Goal
From the Kick Axe IV album article, translate this sentence into French: "In 2008 Gary Langen left the band and was replaced with new vocalist Daniel Nargang, formerly of the Regina, Saskatchewan, Canada, metal band Into Eternity."

----- Document passage -----

Studio album by Kick Axe
- Released: 6 September 2004
- Recorded: Elfin Stone Studio, Sunshine Coast, Vancouver, British Columbia, Canada, 2004
- Genre: Hard rock, heavy metal, glam metal
- Length: 59:04
- Label: Elfin Stone Music, Song Haus Music, MTM Music
- Producer: Larry Gillstrom, Kick Axe

Kick Axe chronology
| Rock The World (1986) | Kick Axe IV (2004) |  |

= Kick Axe IV =

Music album by Kick Axe (2004)

Kick Axe IV is the fourth studio album by Canadian heavy metal band Kick Axe. The album was released in 2004 after the band re-formation in 2003 with original member Gary Langen singing for Criston, who was unavailable to join the reunion due to prior work commitments.

In 2008 Gary Langen left the band and was replaced with new vocalist Daniel Nargang, formerly of the Regina, Saskatchewan, Canada, metal band Into Eternity.

----- Stored records -----

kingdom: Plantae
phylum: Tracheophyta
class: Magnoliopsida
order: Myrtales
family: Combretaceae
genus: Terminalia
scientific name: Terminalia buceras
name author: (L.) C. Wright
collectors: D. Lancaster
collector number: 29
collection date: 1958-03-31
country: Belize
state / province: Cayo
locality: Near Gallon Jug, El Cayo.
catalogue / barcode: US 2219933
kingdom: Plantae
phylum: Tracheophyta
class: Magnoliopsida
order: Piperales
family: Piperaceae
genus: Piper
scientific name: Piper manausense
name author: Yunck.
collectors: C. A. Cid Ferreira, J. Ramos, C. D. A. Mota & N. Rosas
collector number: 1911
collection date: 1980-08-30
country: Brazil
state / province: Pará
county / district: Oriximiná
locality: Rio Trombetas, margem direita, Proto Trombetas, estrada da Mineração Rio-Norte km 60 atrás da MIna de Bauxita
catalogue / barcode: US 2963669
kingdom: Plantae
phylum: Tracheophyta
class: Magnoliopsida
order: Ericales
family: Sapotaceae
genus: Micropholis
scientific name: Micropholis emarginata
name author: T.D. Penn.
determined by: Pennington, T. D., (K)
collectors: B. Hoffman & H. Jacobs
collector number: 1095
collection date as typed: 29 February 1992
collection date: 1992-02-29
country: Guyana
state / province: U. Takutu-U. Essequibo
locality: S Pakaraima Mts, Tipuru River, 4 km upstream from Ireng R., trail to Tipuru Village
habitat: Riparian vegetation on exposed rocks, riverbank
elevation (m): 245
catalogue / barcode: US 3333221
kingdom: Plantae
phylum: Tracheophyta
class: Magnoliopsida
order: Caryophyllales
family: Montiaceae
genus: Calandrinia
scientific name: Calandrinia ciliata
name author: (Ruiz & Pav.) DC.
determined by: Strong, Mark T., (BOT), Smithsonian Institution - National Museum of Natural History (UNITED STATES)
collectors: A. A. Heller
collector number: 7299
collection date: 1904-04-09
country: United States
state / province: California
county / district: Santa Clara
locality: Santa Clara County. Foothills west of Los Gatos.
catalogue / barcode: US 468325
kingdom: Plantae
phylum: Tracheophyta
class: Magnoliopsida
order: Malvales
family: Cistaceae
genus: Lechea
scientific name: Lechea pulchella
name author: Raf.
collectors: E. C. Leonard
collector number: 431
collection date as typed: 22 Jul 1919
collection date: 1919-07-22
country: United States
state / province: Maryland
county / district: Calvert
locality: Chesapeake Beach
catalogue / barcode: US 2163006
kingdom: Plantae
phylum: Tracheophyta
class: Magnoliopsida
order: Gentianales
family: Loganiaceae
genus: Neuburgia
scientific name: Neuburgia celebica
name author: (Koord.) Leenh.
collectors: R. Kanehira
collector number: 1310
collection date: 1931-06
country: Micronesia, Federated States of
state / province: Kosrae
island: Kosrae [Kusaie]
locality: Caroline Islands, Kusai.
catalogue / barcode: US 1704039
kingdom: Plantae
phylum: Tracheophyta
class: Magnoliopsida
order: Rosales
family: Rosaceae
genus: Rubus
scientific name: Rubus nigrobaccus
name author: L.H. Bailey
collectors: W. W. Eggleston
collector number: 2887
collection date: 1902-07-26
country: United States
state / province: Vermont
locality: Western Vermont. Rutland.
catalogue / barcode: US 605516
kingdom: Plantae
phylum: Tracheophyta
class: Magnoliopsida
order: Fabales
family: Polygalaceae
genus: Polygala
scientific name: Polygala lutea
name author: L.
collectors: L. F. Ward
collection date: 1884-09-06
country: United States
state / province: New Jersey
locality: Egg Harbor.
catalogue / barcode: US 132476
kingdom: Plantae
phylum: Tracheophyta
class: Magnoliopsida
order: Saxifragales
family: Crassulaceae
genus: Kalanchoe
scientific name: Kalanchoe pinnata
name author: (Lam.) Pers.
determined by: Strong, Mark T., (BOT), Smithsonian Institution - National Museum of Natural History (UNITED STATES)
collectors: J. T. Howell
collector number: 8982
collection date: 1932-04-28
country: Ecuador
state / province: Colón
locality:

-----

Result for this task
En 2008, Gary Langen a quitté le groupe et a été remplacé par le nouveau chanteur Daniel Nargang, ancien membre d'Into Eternity, groupe de metal de Regina, en Saskatchewan, au Canada.